Member of Parliament for Grenville—Carleton
- In office June 1968 – September 1972
- Preceded by: Riding established
- Succeeded by: Walter Baker

Personal details
- Born: 23 December 1919 Regina, Saskatchewan, Canada
- Died: 14 June 2006 (aged 86)
- Party: Liberal
- Education: University of Saskatchewan
- Profession: Lawyer

= Gordon Blair (politician) =

Canadian politician

Duncan Gordon Blair (23 December 1919 – 14 June 2006) was a Canadian lawyer, politician, judge and a Liberal party member of the House of Commons of Canada. He was born in Regina, Saskatchewan.

Blair was educated in Regina before receiving a bachelor of arts degree in 1939 and a bachelor of law degree in 1941 from the University of Saskatchewan. He was called to the Bar of Saskatchewan in 1942 and Bar of Ontario in 1952. A 1941 Rhodes Scholar, he attended Exeter College where he studied law and received a bachelor of civil law in 1947. During World War II, he served as a lieutenant with the Irish Regiment of Canada and was wounded in Italy in 1944.

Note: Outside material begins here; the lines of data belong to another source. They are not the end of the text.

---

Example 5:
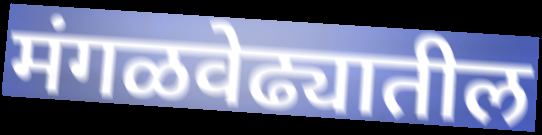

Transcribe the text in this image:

मंगळवेढ्यातील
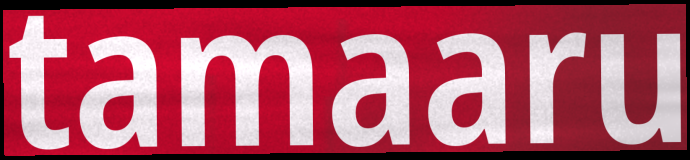
tamaaru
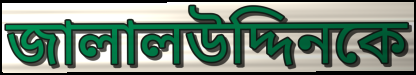
জালালউদ্দিনকে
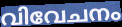
വിവേചനം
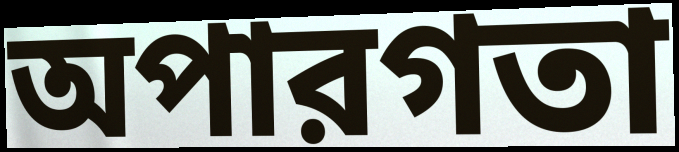
অপারগতা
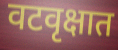
वटवृक्षात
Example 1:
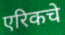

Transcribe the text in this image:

एरिकचे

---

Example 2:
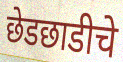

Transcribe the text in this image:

छेडछाडीचे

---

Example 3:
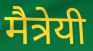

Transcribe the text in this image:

मैत्रेयी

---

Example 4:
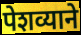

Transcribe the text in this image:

पेशव्याने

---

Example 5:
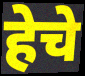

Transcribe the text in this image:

हेचे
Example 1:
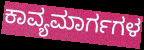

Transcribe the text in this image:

ಕಾವ್ಯಮಾರ್ಗಗಳ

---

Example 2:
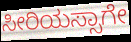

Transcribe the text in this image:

ಸೀರಿಯಸ್ಸಾಗೇ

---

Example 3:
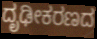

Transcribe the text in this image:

ದೃಢೀಕರಣದ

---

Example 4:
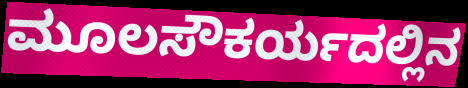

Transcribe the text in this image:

ಮೂಲಸೌಕರ್ಯದಲ್ಲಿನ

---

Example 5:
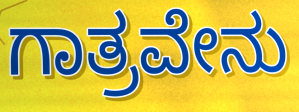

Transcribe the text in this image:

ಗಾತ್ರವೇನು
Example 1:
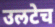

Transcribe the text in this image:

उलटेच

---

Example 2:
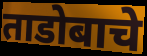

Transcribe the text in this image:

ताडोबाचे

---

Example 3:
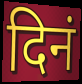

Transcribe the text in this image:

दिनं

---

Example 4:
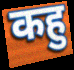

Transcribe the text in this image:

कहु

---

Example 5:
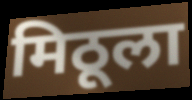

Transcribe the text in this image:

मिठूला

After the war, he served as a foreign service officer with the Department of External Affairs from 1945 to 1947. From 1948 to 1950, he was a partner with the law firm of Francis, Woods, Gauley & Blair. From 1951 to 1952, he was executive assistant to the Minister of Justice. From 1953 to 1975, he was a partner with the law firm of Herridge, Tolmie, Gray, Coyne & Blair in Ottawa. He was created a Queen's Counsel in 1975.

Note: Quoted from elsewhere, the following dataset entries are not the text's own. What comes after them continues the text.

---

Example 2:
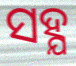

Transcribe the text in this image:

ସହ୍ଯ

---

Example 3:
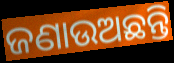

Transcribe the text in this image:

ଜଣାଉଅଛନ୍ତି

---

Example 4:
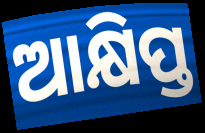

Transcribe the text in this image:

ଆକ୍ଷିପ୍ତ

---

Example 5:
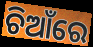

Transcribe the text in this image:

ଚିଆଁରେ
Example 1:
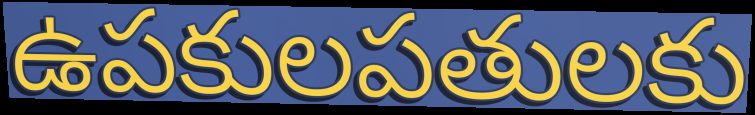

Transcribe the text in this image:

ఉపకులపతులకు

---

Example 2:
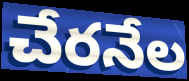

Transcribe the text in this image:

చేరనేల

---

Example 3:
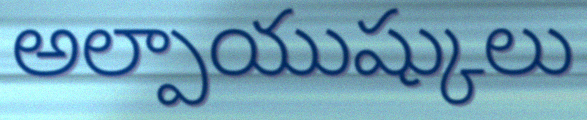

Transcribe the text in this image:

అల్పాయుష్కులు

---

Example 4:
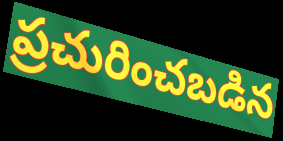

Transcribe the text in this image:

ప్రచురించబడిన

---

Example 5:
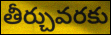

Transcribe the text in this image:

తీర్చువరకు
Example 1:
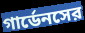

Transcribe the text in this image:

গার্ডেনসের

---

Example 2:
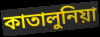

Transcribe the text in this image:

কাতালুনিয়া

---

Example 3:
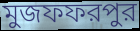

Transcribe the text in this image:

মুজফফরপুর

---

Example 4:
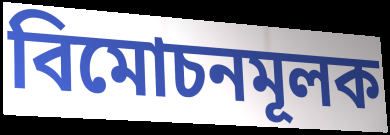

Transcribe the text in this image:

বিমোচনমূলক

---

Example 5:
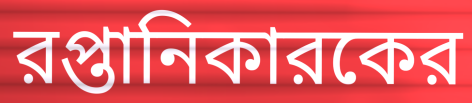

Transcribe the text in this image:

রপ্তানিকারকের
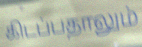
கிடப்பதாலும்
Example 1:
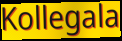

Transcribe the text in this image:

Kollegala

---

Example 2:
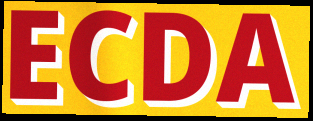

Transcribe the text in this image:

ECDA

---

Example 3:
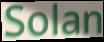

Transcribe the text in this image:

Solan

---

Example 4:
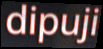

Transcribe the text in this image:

dipuji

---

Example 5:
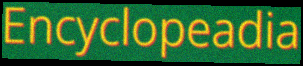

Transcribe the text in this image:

Encyclopeadia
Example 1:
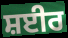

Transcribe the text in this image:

ਸ਼ਈਰ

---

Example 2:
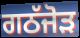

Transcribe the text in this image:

ਗਠੱਜੋੜ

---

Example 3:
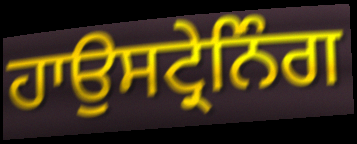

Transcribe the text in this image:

ਹਾਉਸਟ੍ਰੇਨਿੰਗ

He was elected to the House of Commons of Canada for the riding of Grenville—Carleton in the 1968 federal election. A Liberal, he was defeated in the 1972 federal election by Walter Baker of the Progressive Conservative party. In 1976, he was appointed to the Court of Appeal for Ontario where he served until 1994. From 1994 to 1998, he was the grand president of the Royal Canadian Legion.

In 1998, he was made a member of the Order of Canada.